◆ Directions for this task: Would you please return every line from the listing that contains the word "elbow"?

____________________

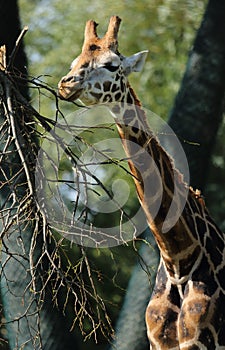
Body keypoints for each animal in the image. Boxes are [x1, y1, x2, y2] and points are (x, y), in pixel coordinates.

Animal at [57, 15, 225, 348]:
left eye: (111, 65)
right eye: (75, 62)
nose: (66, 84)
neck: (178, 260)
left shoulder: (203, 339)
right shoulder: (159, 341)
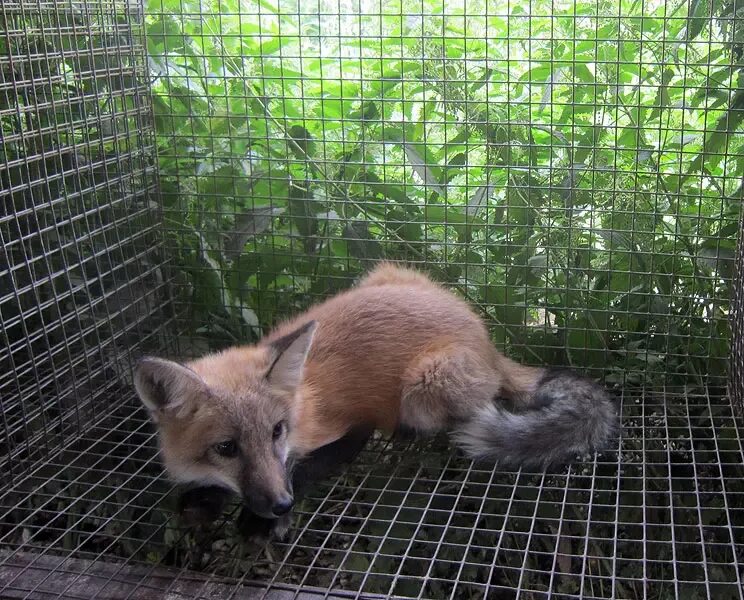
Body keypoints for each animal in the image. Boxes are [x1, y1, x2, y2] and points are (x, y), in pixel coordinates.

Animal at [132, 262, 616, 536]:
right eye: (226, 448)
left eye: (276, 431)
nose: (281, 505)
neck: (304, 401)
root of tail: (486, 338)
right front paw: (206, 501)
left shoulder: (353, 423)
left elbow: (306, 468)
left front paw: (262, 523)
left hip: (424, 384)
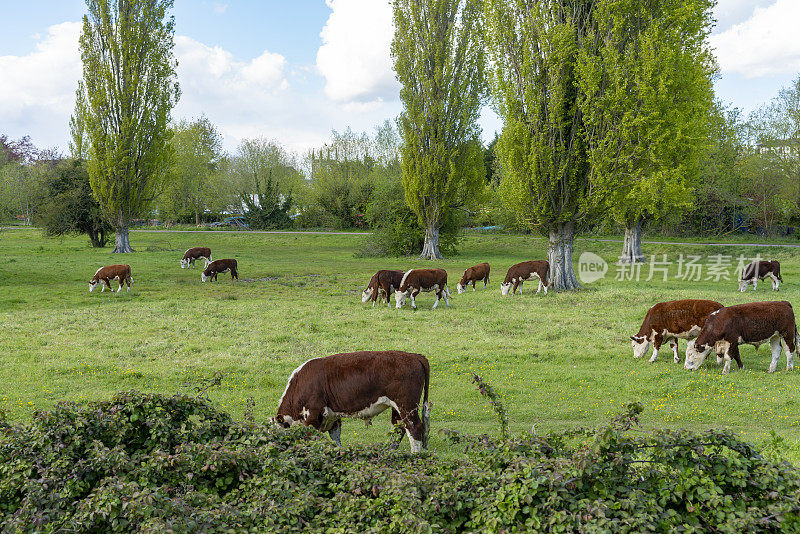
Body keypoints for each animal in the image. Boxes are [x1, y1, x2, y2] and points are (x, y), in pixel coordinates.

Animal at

____________________

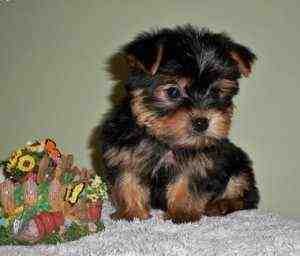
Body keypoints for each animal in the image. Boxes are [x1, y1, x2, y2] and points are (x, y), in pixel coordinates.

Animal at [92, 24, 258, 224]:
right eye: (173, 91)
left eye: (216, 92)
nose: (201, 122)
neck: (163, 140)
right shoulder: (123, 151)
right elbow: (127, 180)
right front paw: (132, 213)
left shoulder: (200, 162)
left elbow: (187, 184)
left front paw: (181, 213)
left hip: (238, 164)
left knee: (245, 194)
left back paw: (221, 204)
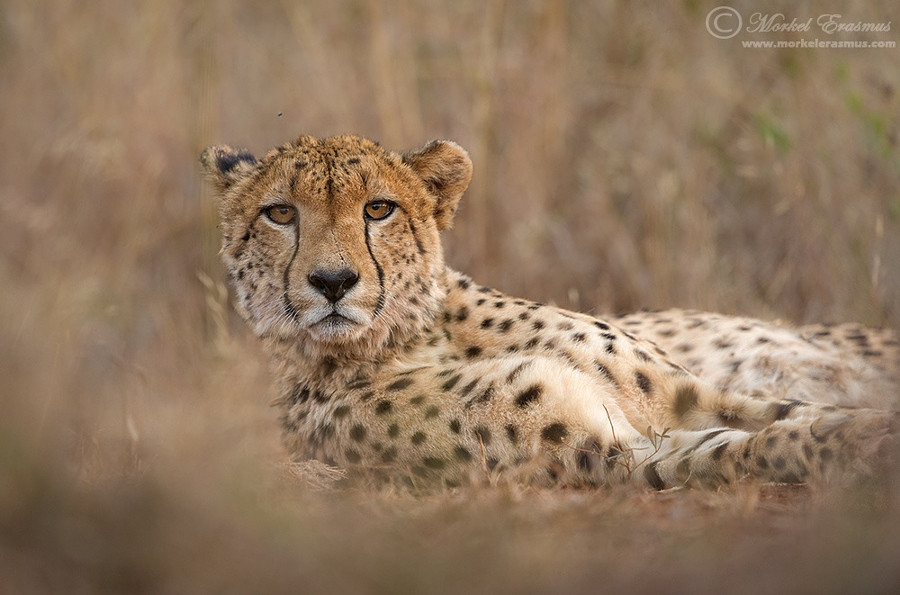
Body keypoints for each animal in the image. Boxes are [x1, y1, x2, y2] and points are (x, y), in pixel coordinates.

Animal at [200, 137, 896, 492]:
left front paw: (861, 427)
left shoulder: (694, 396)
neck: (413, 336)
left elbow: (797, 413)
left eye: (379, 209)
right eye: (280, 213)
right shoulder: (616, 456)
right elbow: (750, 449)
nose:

____________________

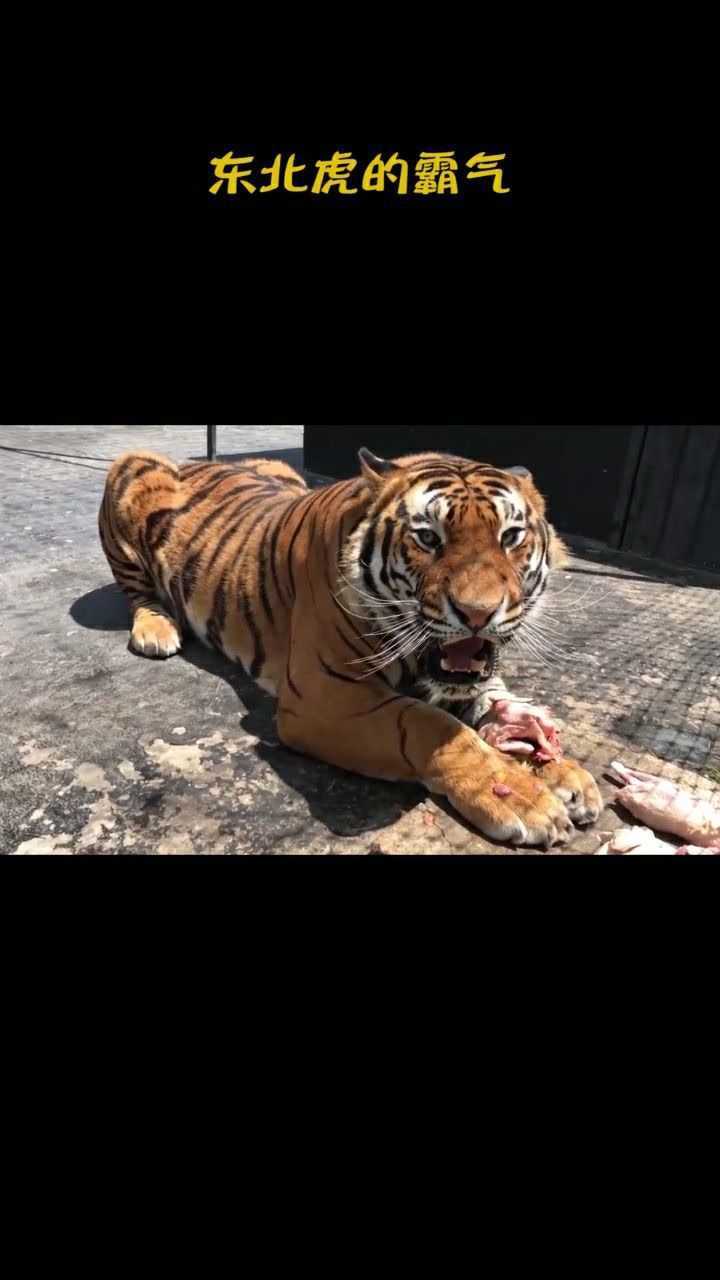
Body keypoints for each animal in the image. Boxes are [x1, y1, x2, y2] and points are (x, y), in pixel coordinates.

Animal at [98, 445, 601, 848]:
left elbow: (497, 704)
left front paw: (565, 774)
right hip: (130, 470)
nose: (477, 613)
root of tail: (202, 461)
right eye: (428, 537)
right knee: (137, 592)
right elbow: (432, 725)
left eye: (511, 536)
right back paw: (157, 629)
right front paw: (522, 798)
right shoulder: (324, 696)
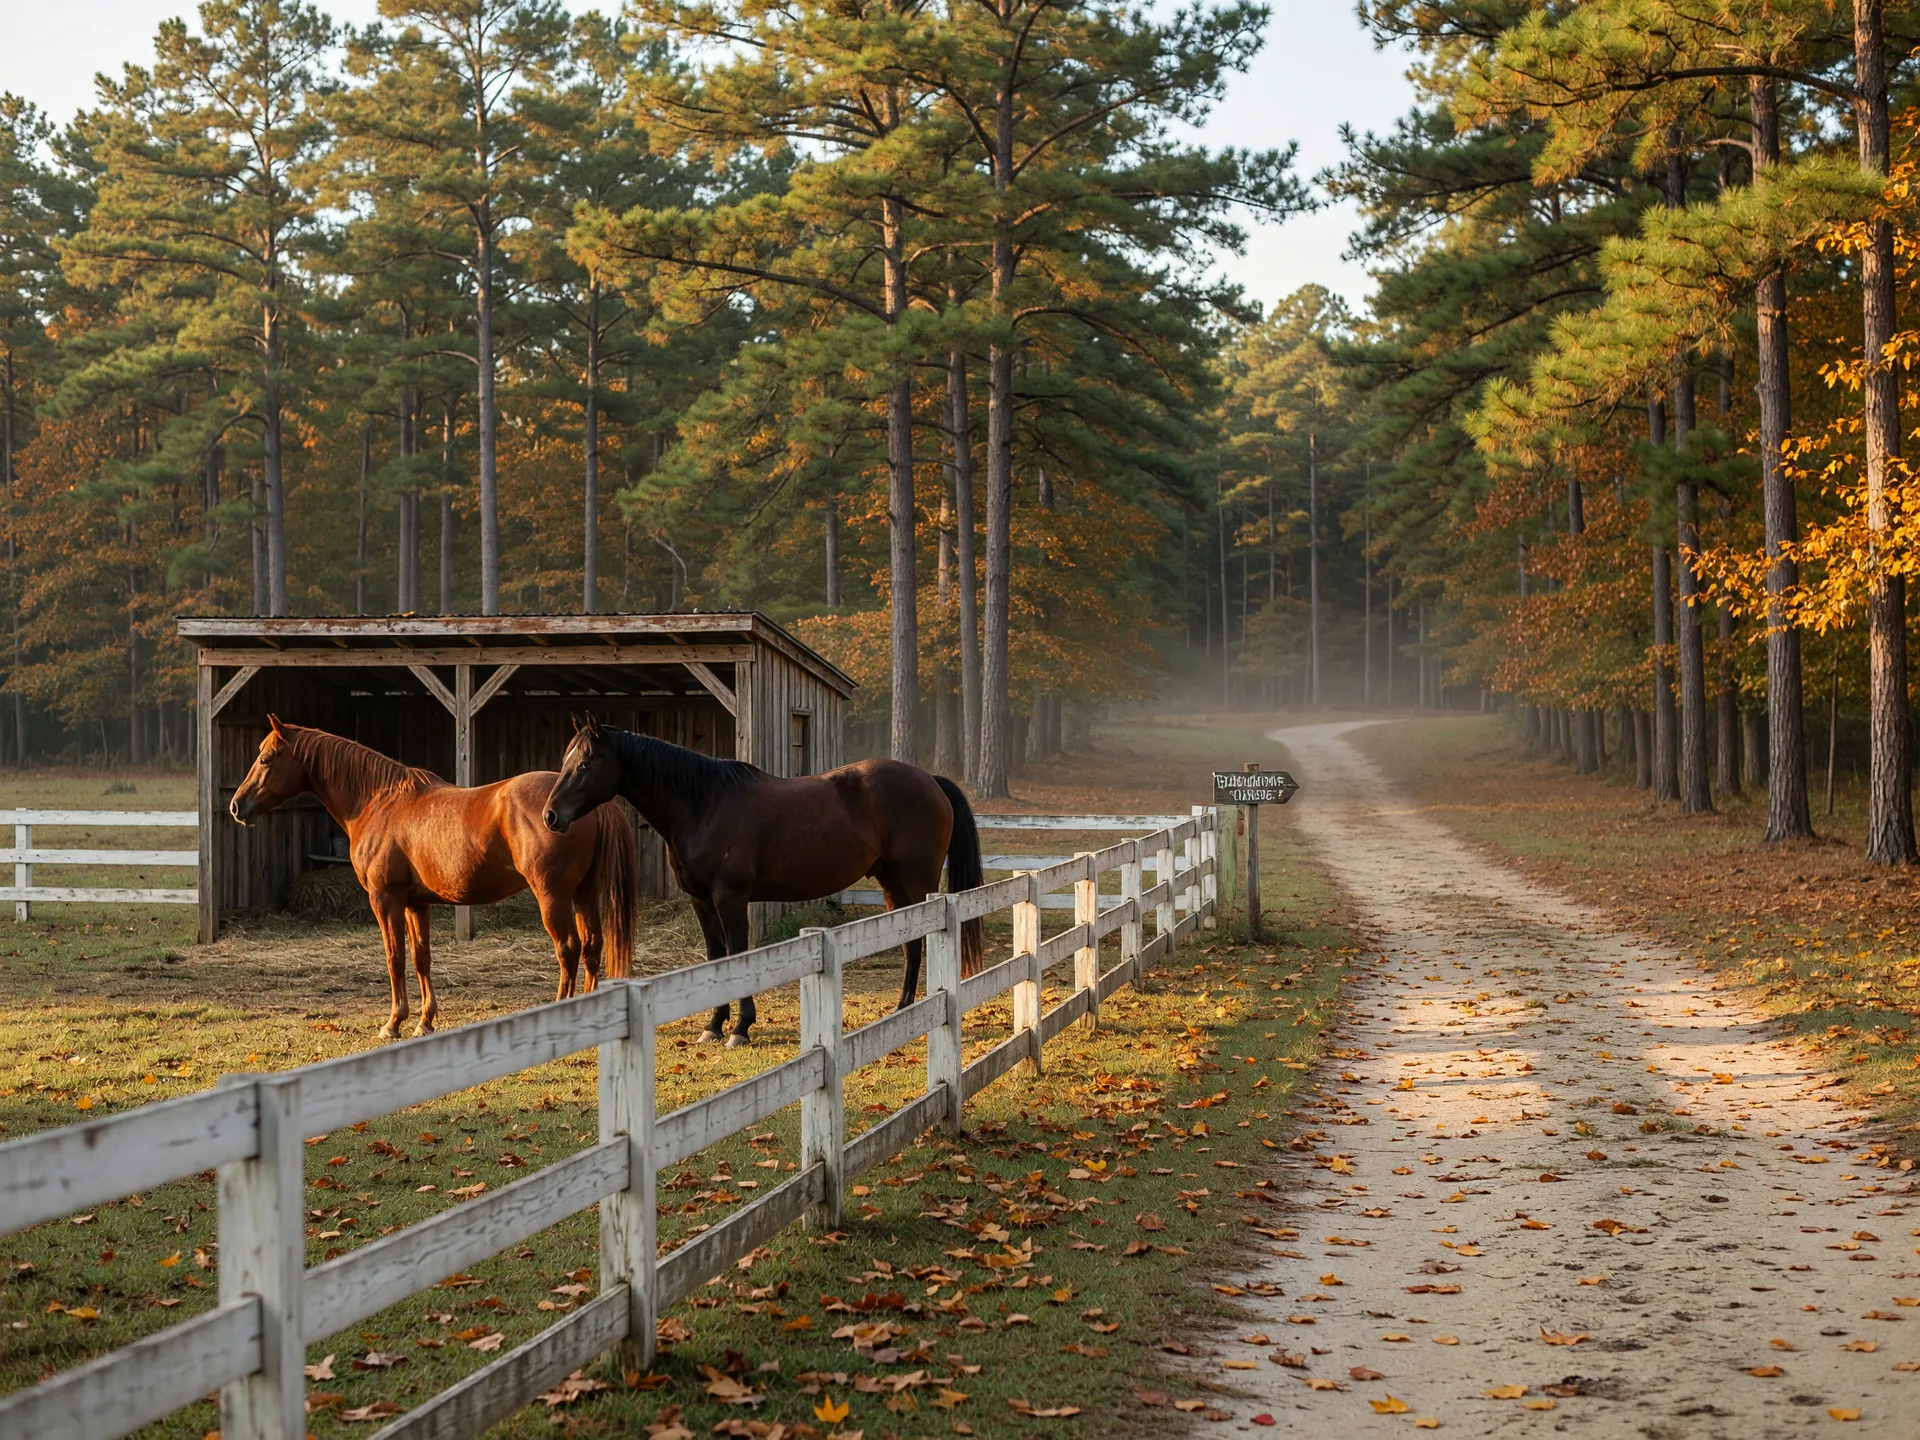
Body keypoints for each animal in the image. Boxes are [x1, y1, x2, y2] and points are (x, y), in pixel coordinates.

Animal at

____________________

◆ The answer:
left elbow: (306, 468)
right elbow: (127, 180)
left elbow: (187, 184)
left elbow: (797, 413)
right elbow: (750, 449)
left elbow: (497, 704)
right elbow: (432, 725)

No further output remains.